Equivalent circulating density may be calculated using hydraulics models from input well geometry, mud density, mud rheology, and flow properties, through each component of the circulating system. However, there are often large discrepancies between the measured and calculated pressures due to uncertainties in the calculations, poor knowledge of pressure losses through certain components of the circulation system, changes in the mud density and rheology with temperature and pressure, and/or poor application of hydraulics models for different mud systems. A more accurate reflection of equivalent circulating density may also be obtained from pressure data collected during drilling.
Leak-off tests (LOTs) and formation integrity tests (FITs) are very useful in determining limits that enable efficient management of the equivalent density of the drilling fluid within the safe pressure window. Using these tests, drilling engineers, or the like, can determine limits associated with drilling environment parameters, such as equivalent density.
As disclosed in C. D. Ward et al., Pressure While Drilling Data Improves Reservoir Drilling Performance, paper no. 37588, Society of Petroleum Engineers, Richardson, Tex., (1997), for drilling success in high angle wells, it is critical to maintain the equivalent circulating density (ECD) within safe operating limits defined by the formation fluid, collapse, and facture pressures. Operating outside these limits can lead to expensive lost circulation, differential sticking, and packing-off incidents. Monitoring the actual down-hole annulus pressure in real-time, such as with a pressure while drilling (“PWD”) tool, rather than relying on inferred pressures from predictive models, has allowed borehole operators to better maintain ECD within the operating limits dictated by the formation being drilled.

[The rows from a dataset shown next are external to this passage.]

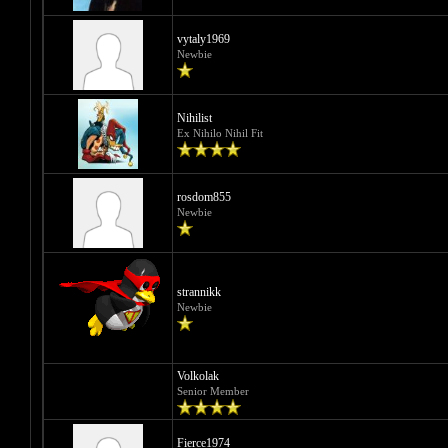
vytaly1969
Newbie
Nihilist
Ex Nihilo Nihil Fit
rosdom855
Newbie
strannikk
Newbie
Volkolak
Senior Member
Fierce1974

In recent years, drilling operators have increasingly taken to monitoring downhole pressures using PWD instruments in an attempt to operate drilling rigs so as to maintain annular downhole pressures within the desired limits defined for the wellbore. Typically, such drilling rig operation includes having the rig operator (driller) manually control release of the drill string so as to keep the ECD (determined from the annular pressure measurements) within a selected range. How the driller controls the release of the drill string is somewhat unpredictable, and is related to the level of attention the driller has to give to a number of different tasks. Therefore, to achieve an optimum rate of penetration during drilling while avoiding undesired events during drilling, a method and a system are desired for automatically controlling drilling to achieve an optimum rate of penetration which takes into account safety limits defined for the drilling environment.